ABOUT THIS TASK: The required result is one figure, the count of lines below with the string "gmail" in them.

Data extracted from a collection:
----------------
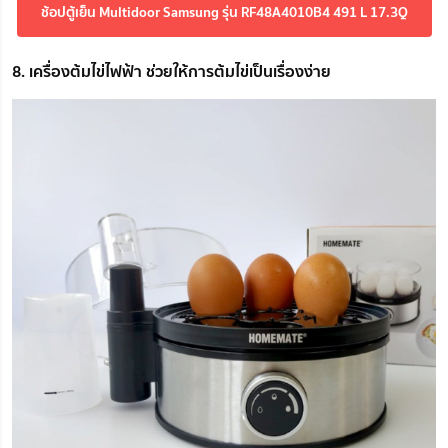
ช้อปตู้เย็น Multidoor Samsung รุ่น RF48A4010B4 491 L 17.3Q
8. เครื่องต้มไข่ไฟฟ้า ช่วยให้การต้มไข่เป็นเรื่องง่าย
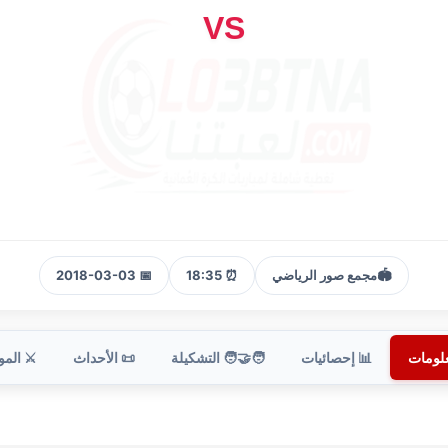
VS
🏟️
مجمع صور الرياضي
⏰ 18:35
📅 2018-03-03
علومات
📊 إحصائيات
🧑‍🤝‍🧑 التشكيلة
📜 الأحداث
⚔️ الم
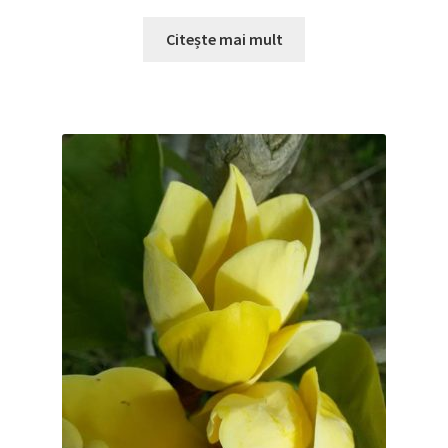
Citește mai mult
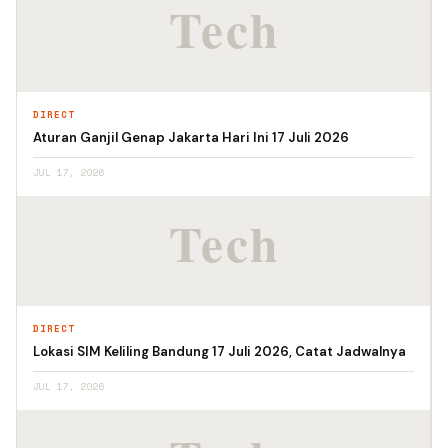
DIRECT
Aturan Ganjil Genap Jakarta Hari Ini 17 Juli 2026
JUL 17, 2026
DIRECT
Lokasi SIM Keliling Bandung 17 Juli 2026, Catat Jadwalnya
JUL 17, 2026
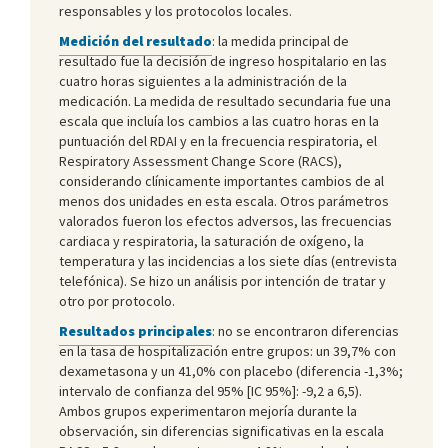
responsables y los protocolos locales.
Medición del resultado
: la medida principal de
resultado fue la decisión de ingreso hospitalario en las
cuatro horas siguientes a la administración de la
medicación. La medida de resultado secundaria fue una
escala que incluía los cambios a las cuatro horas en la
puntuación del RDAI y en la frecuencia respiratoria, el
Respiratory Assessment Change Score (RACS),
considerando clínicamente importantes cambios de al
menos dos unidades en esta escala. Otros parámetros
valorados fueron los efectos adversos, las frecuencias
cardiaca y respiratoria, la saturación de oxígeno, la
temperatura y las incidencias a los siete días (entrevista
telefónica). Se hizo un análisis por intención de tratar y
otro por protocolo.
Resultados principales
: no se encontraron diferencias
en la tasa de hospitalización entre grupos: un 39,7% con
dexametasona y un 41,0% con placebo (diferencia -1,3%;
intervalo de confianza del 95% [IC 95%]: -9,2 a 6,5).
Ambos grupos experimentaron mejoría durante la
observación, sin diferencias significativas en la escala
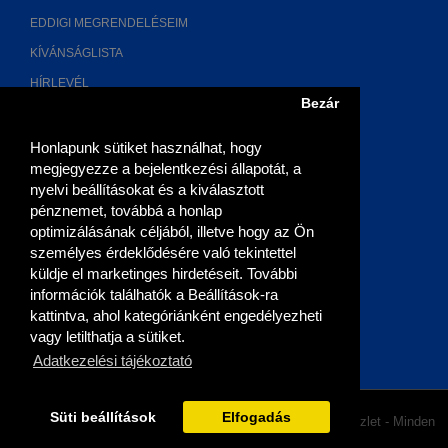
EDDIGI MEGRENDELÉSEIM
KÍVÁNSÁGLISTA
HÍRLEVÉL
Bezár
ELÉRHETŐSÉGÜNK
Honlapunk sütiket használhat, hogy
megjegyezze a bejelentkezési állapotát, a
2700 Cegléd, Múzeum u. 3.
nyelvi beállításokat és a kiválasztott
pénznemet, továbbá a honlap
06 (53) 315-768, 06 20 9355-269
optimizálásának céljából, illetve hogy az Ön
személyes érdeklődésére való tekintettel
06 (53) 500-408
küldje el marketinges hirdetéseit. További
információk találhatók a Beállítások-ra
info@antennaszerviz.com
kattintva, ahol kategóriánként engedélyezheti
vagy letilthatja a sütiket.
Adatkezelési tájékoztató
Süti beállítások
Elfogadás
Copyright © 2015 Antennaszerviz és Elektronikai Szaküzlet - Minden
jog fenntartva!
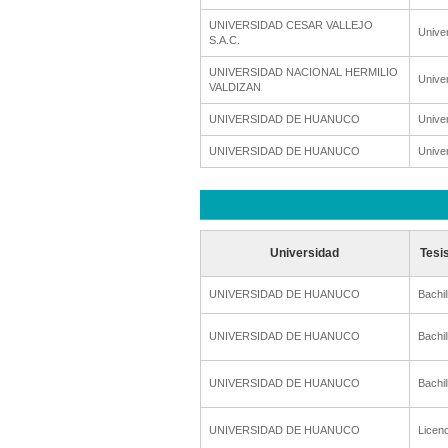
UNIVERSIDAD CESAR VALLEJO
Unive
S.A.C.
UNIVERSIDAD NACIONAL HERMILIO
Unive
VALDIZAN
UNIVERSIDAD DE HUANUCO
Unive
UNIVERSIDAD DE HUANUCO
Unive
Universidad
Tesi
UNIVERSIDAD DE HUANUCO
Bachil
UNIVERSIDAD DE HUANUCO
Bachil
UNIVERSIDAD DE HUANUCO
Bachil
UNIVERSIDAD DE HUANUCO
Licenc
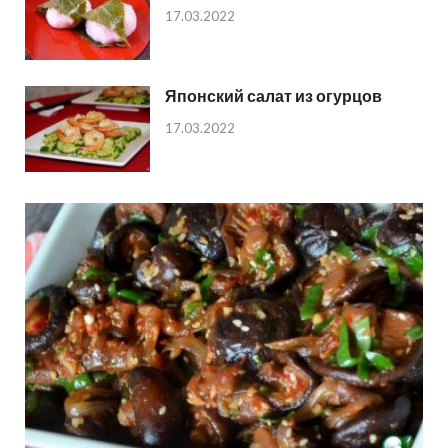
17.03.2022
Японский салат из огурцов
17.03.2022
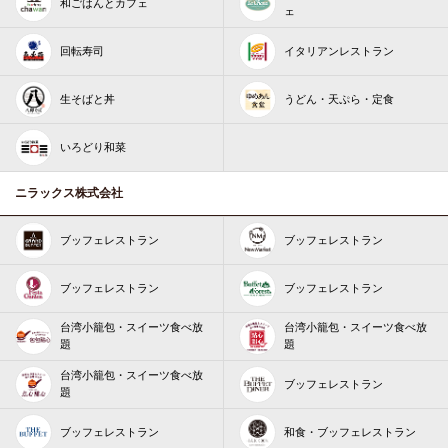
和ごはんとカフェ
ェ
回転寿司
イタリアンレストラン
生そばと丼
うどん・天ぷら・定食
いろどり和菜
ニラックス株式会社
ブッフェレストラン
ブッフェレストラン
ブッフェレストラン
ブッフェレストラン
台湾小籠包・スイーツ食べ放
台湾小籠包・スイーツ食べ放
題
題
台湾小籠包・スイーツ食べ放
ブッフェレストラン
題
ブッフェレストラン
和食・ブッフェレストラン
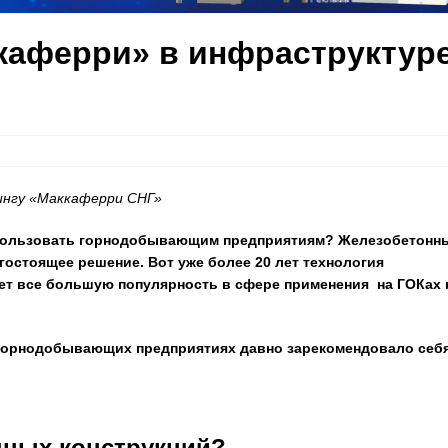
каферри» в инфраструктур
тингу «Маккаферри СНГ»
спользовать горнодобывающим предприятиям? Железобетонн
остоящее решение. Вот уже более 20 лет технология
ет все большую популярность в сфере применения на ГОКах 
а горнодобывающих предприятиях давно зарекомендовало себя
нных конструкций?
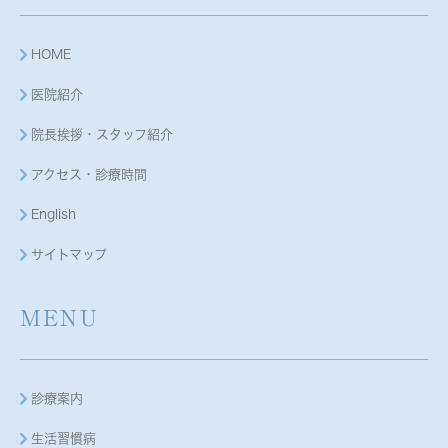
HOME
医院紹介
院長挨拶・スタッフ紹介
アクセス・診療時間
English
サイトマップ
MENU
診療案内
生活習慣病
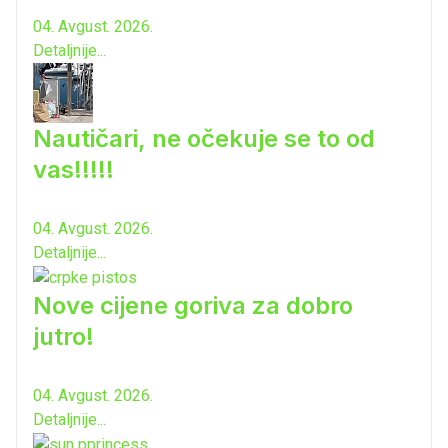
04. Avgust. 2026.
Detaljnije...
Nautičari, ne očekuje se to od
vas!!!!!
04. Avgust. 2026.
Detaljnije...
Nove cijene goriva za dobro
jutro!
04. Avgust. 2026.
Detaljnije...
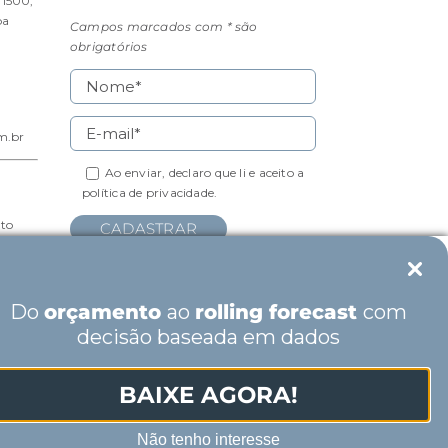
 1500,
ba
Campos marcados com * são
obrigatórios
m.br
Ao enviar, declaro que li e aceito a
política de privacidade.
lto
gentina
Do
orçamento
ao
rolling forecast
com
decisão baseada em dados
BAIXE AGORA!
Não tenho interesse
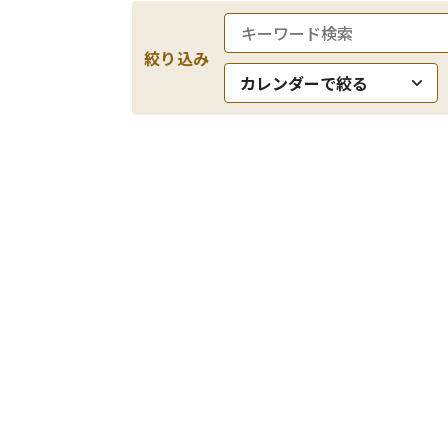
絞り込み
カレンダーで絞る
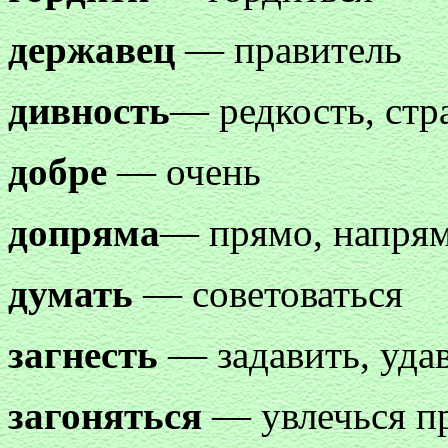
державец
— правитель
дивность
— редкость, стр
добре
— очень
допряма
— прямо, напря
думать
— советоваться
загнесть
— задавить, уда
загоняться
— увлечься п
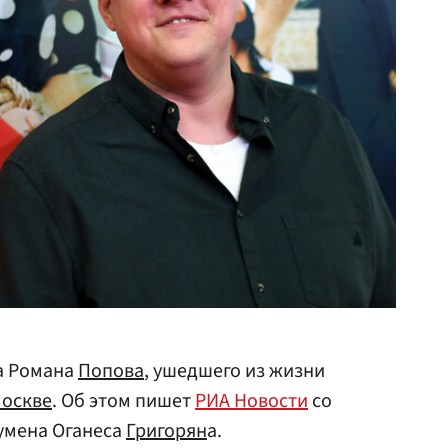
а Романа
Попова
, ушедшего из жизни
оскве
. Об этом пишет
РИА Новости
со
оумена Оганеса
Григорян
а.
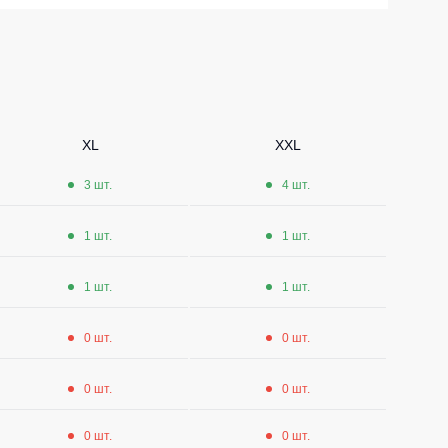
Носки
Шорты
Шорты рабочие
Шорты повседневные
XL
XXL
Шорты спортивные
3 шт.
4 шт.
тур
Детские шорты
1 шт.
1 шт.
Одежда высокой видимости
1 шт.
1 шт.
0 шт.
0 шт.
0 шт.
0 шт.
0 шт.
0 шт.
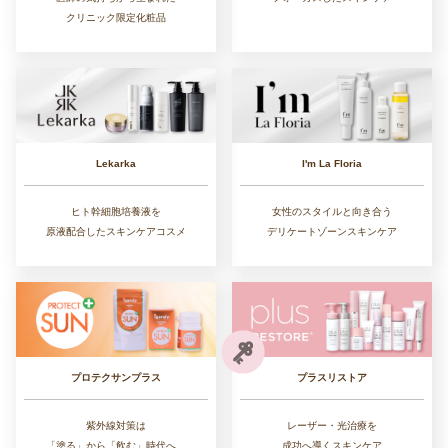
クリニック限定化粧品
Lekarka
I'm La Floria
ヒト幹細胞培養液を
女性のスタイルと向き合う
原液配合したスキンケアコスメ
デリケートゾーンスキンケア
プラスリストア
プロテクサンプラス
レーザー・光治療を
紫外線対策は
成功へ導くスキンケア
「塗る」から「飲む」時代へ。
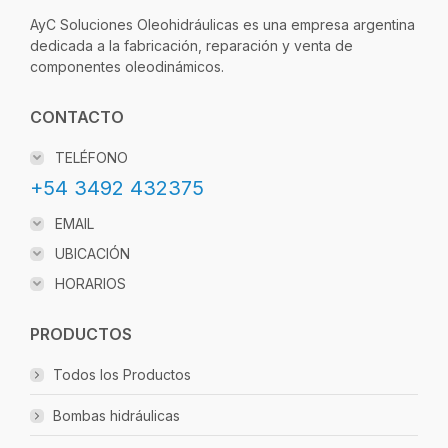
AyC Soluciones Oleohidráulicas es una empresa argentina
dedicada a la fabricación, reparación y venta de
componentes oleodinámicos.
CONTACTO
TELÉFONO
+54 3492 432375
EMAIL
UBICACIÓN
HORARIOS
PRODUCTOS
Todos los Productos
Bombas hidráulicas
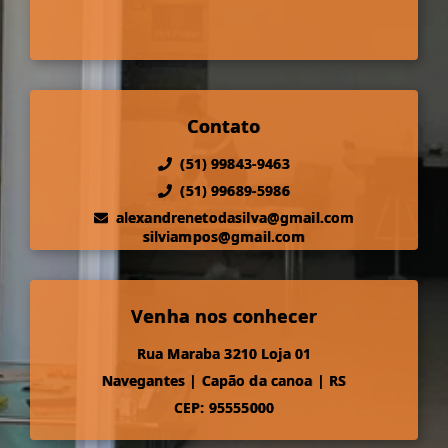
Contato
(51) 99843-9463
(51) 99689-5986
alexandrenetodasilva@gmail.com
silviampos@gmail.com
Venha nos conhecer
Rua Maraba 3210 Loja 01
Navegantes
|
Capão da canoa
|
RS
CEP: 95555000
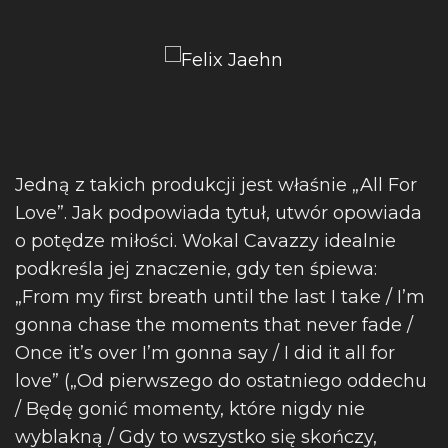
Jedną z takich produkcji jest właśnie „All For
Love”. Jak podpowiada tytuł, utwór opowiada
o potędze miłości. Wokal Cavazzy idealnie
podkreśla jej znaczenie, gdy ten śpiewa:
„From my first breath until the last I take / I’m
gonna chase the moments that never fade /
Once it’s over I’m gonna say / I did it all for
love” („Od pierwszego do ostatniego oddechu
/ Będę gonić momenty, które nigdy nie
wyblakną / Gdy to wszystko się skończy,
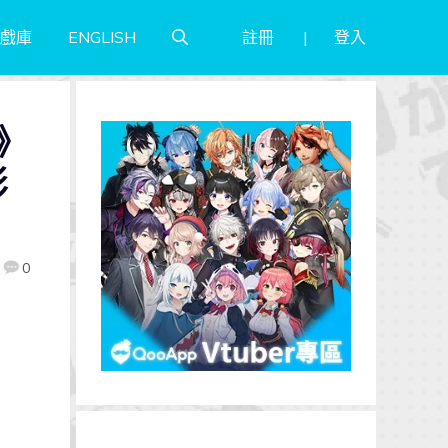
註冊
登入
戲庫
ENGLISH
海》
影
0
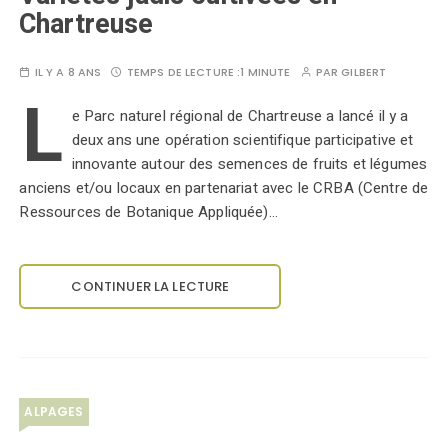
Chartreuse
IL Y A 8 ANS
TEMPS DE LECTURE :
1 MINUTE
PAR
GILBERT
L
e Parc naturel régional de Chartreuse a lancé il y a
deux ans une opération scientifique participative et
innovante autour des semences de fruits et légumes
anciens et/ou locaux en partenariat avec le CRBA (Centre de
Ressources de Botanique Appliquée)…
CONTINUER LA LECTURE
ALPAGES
----------------
TASK RESULT: 2